Die besten pflanzlichen Quellen für Vitamin K

Seine Verwandten, die Vitamine A, B und C, mögen weitaus bekannter sein. Vitamin K übernimmt jedoch ebenso wichtige Funktionen für den menschlichen Körper: Es ist für die Blutgerinnung zuständig und stärkt Knochen und Zähne. Vor allem Patienten mit Arteriosklerose und Osteoporose sind auf den Nährstoff angewiesen. Das Gute: Viele leckere Gemüsesorten sind reich an Vitamin K.

Auf einer Tafel steht Vitamin K, rundherum ist Gemüse

Unterscheidung: Vitamin K1 und Vitamin K2

Vitamin K ist für starke Knochen und gesunde Arterien lebensnotwendig. Durch das Vitamin lagert sich Kalzium nicht in den Arterien ab, sondern kommt dem Knochenaufbau zugute. So schützt das Vitamin vor Arteriosklerose und unterstützt gleichzeitig den Aufbau von Knochen und Zähnen. Die Festigkeit des Skeletts bleibt erhalten, Knochenschwund und Knochenbrüchen wird vorgebeugt. 

Fachleute unterscheiden zwei Formen von Vitamin K:

  • Vitamin K1, auch Phyllochinon genannt, wird von Pflanzen produziert und steckt in vielen pflanzlichen Lebensmitteln.
  • Vitamin K2 wird auch als Menachinon bezeichnet und von Bakterien hergestellt. Fermentierte Lebensmittel wie Sauerkraut und Joghurt versorgen den Körper mit Vitamin K2.

Lebensmittel mit hohem Vitamin-K-Gehalt

Die Deutsche Gesellschaft für Ernährung (DGE) empfiehlt Männern bis 50 Jahre rund 70 Mikrogramm Vitamin K pro Tag. Frauen bis 50 Jahre sollen 60 Mikrogramm täglich zu sich nehmen. Mit zunehmendem Alter steigt auch der Bedarf: Männer jenseits der 50 benötigen 80 Mikrogramm Vitamin K am Tag, Frauen 65 Mikrogramm.
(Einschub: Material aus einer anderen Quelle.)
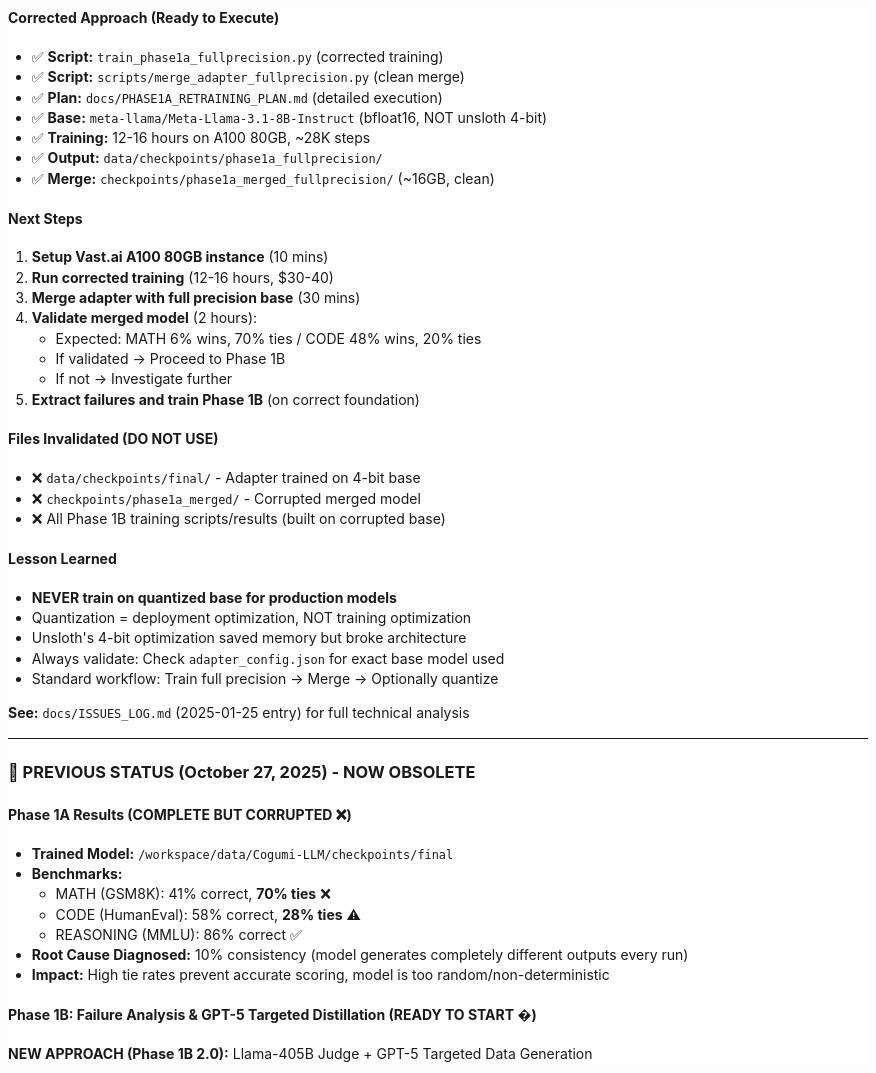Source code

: #### Corrected Approach (Ready to Execute)
- ✅ **Script:** `train_phase1a_fullprecision.py` (corrected training)
- ✅ **Script:** `scripts/merge_adapter_fullprecision.py` (clean merge)
- ✅ **Plan:** `docs/PHASE1A_RETRAINING_PLAN.md` (detailed execution)
- ✅ **Base:** `meta-llama/Meta-Llama-3.1-8B-Instruct` (bfloat16, NOT unsloth 4-bit)
- ✅ **Training:** 12-16 hours on A100 80GB, ~28K steps
- ✅ **Output:** `data/checkpoints/phase1a_fullprecision/`
- ✅ **Merge:** `checkpoints/phase1a_merged_fullprecision/` (~16GB, clean)

#### Next Steps
1. **Setup Vast.ai A100 80GB instance** (10 mins)
2. **Run corrected training** (12-16 hours, $30-40)
3. **Merge adapter with full precision base** (30 mins)
4. **Validate merged model** (2 hours):
   - Expected: MATH 6% wins, 70% ties / CODE 48% wins, 20% ties
   - If validated → Proceed to Phase 1B
   - If not → Investigate further
5. **Extract failures and train Phase 1B** (on correct foundation)

#### Files Invalidated (DO NOT USE)
- ❌ `data/checkpoints/final/` - Adapter trained on 4-bit base
- ❌ `checkpoints/phase1a_merged/` - Corrupted merged model
- ❌ All Phase 1B training scripts/results (built on corrupted base)

#### Lesson Learned
- **NEVER train on quantized base for production models**
- Quantization = deployment optimization, NOT training optimization
- Unsloth's 4-bit optimization saved memory but broke architecture
- Always validate: Check `adapter_config.json` for exact base model used
- Standard workflow: Train full precision → Merge → Optionally quantize

**See:** `docs/ISSUES_LOG.md` (2025-01-25 entry) for full technical analysis

---

### 🔄 PREVIOUS STATUS (October 27, 2025) - NOW OBSOLETE

#### Phase 1A Results (COMPLETE BUT CORRUPTED ❌)
- **Trained Model:** `/workspace/data/Cogumi-LLM/checkpoints/final`
- **Benchmarks:**
  - MATH (GSM8K): 41% correct, **70% ties** ❌
  - CODE (HumanEval): 58% correct, **28% ties** ⚠️
  - REASONING (MMLU): 86% correct ✅
- **Root Cause Diagnosed:** 10% consistency (model generates completely different outputs every run)
- **Impact:** High tie rates prevent accurate scoring, model is too random/non-deterministic

#### Phase 1B: Failure Analysis & GPT-5 Targeted Distillation (READY TO START �)

**NEW APPROACH (Phase 1B 2.0):** Llama-405B Judge + GPT-5 Targeted Data Generation
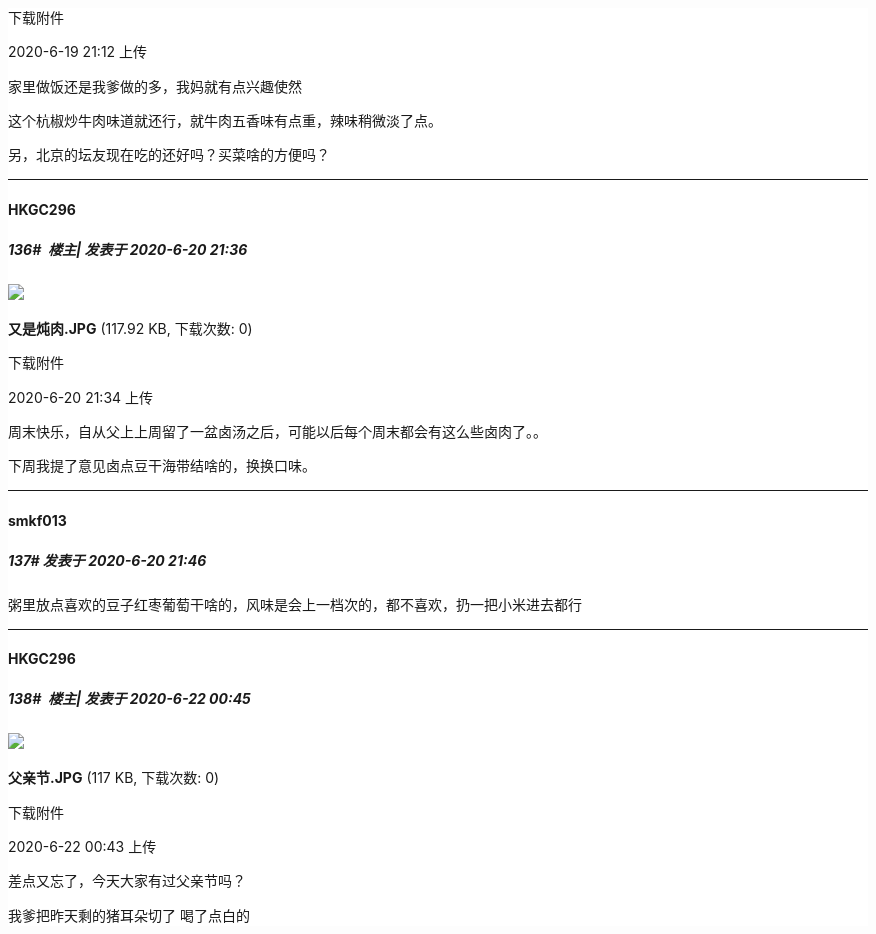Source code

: 下载附件

2020-6-19 21:12 上传


家里做饭还是我爹做的多，我妈就有点兴趣使然

这个杭椒炒牛肉味道就还行，就牛肉五香味有点重，辣味稍微淡了点。


另，北京的坛友现在吃的还好吗？买菜啥的方便吗？


-----

####  HKGC296  
##### 136#         楼主| 发表于 2020-6-20 21:36


<img src="https://img.saraba1st.com/forum/202006/20/213437u9xjknkyx9dd5k21.jpg" referrerpolicy="no-referrer">


<strong>又是炖肉.JPG</strong> (117.92 KB, 下载次数: 0)

下载附件

2020-6-20 21:34 上传


周末快乐，自从父上上周留了一盆卤汤之后，可能以后每个周末都会有这么些卤肉了。。

下周我提了意见卤点豆干海带结啥的，换换口味。


-----

####  smkf013  
##### 137#       发表于 2020-6-20 21:46


粥里放点喜欢的豆子红枣葡萄干啥的，风味是会上一档次的，都不喜欢，扔一把小米进去都行


-----

####  HKGC296  
##### 138#         楼主| 发表于 2020-6-22 00:45


<img src="https://img.saraba1st.com/forum/202006/22/004308bfy373fhcyupouh7.jpg" referrerpolicy="no-referrer">


<strong>父亲节.JPG</strong> (117 KB, 下载次数: 0)

下载附件

2020-6-22 00:43 上传


差点又忘了，今天大家有过父亲节吗？

我爹把昨天剩的猪耳朵切了 喝了点白的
Das Gute: Der Bedarf an Vitamin K lässt sich leicht über pflanzliche Lebensmittel decken. Einige grüne Gemüse, Kohlsorten und Hülsenfrüchte sind besonders reich an dem Vitamin. Die folgenden Lebensmittel enthalten mehr als 100 Mikrogramm Vitamin K pro 100 Gramm:

  • Blumenkohl (221 Mikrogramm)
  • Brokkoli (270 Mikrogramm)
  • Brunnenkresse (250 Mikrogramm)
  • Chinakohl (264 Mikrogramm)
  • Feldsalat (200 Mikrogramm)
  • Fenchel (240 Mikrogramm)
  • Grüne Bohnen (186 Mikrogramm)
  • Grünkohl (250 Mikrogramm)
  • Kichererbse (264 Mikrogramm)
  • Mangold (414 Mikrogramm)
  • Portulak (381 Mikrogramm)
  • Rosenkohl (36 Mikrogramm)
  • Rucola (250 Mikrogramm)
  • Schnittlauch (380 Mikrogramm)
  • Sojamehl (200 Mikrogramm)
  • Spinat (305 Mikrogramm)
  • Weiße Bohnen (190 Mikrogramm)

Gut zu wissen: Je nach Jahreszeit schwankt der Vitamin-K-Gehalt der Lebensmittel. Bei den angegebenen Mengen handelt es sich um Durchschnittswerte. Auch die Lagerung hat Einfluss: Vitamin K ist sehr lichtempfindlich – das Gemüse sollte deshalb dunkel gelagert werden, frisches Gemüse zum Beispiel im Kühlschrank.

  • Spinatblätter liegen in einer Schüssel
  • Brokkoli

Wichtiger Hinweis: Dieser Beitrag enthält nur allgemeine Hinweise und dient ausschließlich zu allgemeinen Informationszwecken. Die Informationen stellen keine konkrete Empfehlung dar und dienen keinesfalls als Grundlage für eine Selbstdiagnose! Jedenfalls ist der Rat eines fachkundigen Arztes einzuholen.